The stdio transport connects to an MCP server that is launched as a separate process, and both its standard input and standard output streams are used for communication. It is recommended but not required to execute commands for a stdio transport over a persistent session via the LLM::MCP#session method – otherwise you could end up launching the same process multiple times.

require "llm"

llm   = LLM.deepseek(key: ENV["KEY"])
mcp   = LLM::MCP.stdio(argv: ["npx", "-y", "@forgejo/mcp-server"])
agent = LLM::Agent.new(llm)

mcp.session do
  agent.talk "What's happening on forgejo?", tools: mcp.tools
end

http

The http transport connects to an MCP server over HTTP, and unlike the stdio transport, the MCP server does not have to be running locally. Popular services like GitHub provide their own MCP server over HTTP, and it is one of the most capable MCP servers I have used.

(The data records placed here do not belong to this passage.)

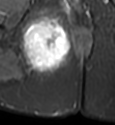
MRI of an extremity soft-tissue mass, one axial slice; position 27 of 49 along the scan axis; STIR; MR volume resampled by the dataset authors to the PET/CT grid (not the native acquisition matrix); 115 × 125 image matrix, field of view 112 × 122 mm. Female patient. Case-level facts recorded for this patient, not image findings: histological type: epithelioid sarcoma; grade: intermediate; site of the primary tumour: right buttock.
Outlined on this slice (expert contour drawn on MRI and transferred to this co-registered scan by the dataset authors):
- gross tumour volume including surrounding oedema: bounding box [x1, y1, x2, y2] px = [20, 14, 71, 72]
- gross tumour volume (mass): [24, 23, 68, 67]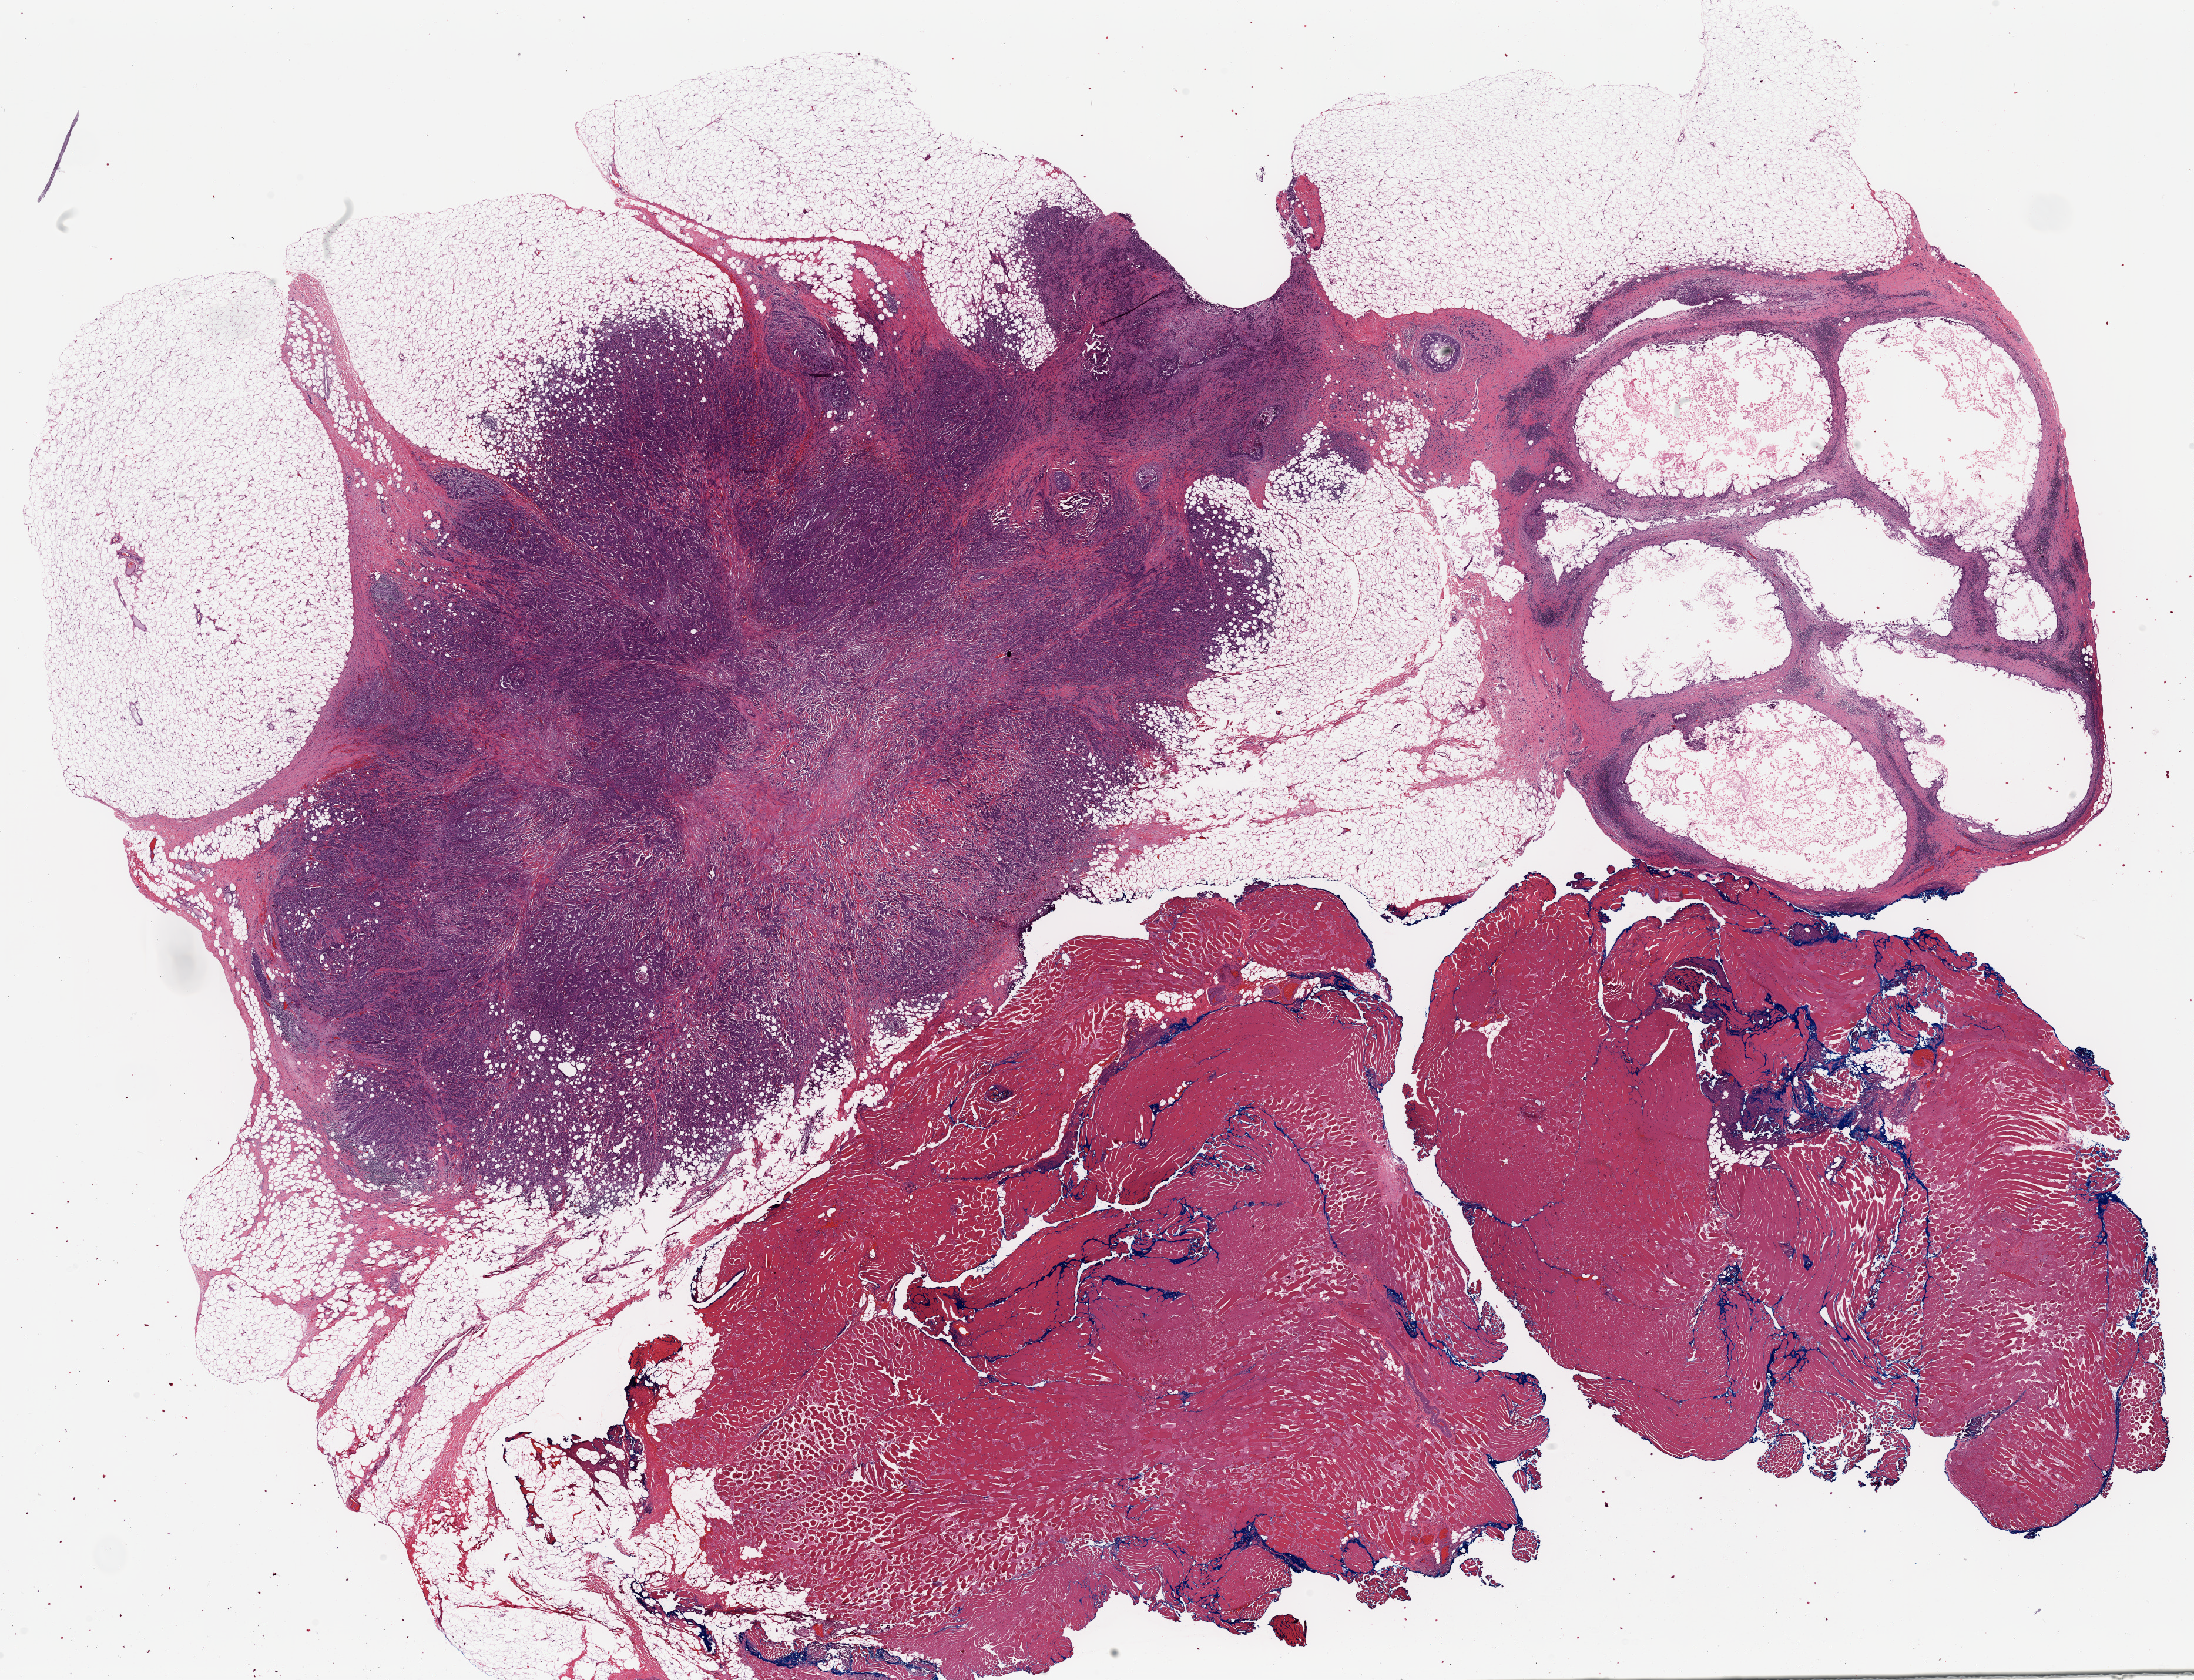
H&E-stained whole-slide image — low-resolution overview of the scanned area, about 29.8 x 22.8 mm; formalin-fixed paraffin-embedded (FFPE) diagnostic section; sample: primary tumour, breast. Female, age 40 years at initial diagnosis.
Laterality: right. AJCC pathologic stage: IIB. Diagnosis: Infiltrating duct carcinoma, NOS. Lymph nodes positive (case pathology): 2 of 23 examined.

Unlike the stdio transport, LLM::MCP#session carries little benefit for the http transport and it can be omitted. It is recommended to consider the net_http_persistent transport for MCP interactions that run over HTTP, otherwise you could end up tearing down and setting up the same connection multiple times.

require "llm"

llm   = LLM.deepseek(key: ENV["KEY"])
mcp   = LLM::MCP.http(
  url: "https://api.githubcopilot.com/mcp/",
  headers: {
    "Authorization" => "Bearer #{ENV.fetch('GITHUB_PAT')}"
  },
  transport: :net_http_persistent
)
agent = LLM::Agent.new(llm)
agent.talk "What's happening on GitHub?", tools: mcp.tools

A2A

rest

The rest transport communicates with other agents via A2A endpoints that speak both HTTP and JSON. The skills advertised by an agent become subclasses of LLM::Tool that can be used by both LLM::Context, and LLM::Agent – similar to how MCP tools become subclasses of LLM::Tool.

require "llm"

llm   = LLM.deepseek(key: ENV["KEY"])
a2a   = LLM::A2A.rest(url: "https://agent.example.com")
agent = LLM::Agent.new(llm, tools: a2a.skills)
agent.talk "What's happening, fellow agent?"

jsonrpc

The jsonrpc transport communicates with other agents via HTTP and a protocol known as jsonrpc. Sometimes an agent will implement both, or just one of each. An agent’s card, which is represented by an instance of LLM::A2A::Card, can be used to discover available transports via the LLM::A2A::Card#interfaces method.

require "llm"
llm   = LLM.deepseek(key: ENV["KEY"])
a2a   = LLM::A2A.jsonrpc(url: "https://agent.example.com")
agent = LLM::Agent.new(llm, tools: a2a.skills)
agent.talk "What's happening, fellow agent?"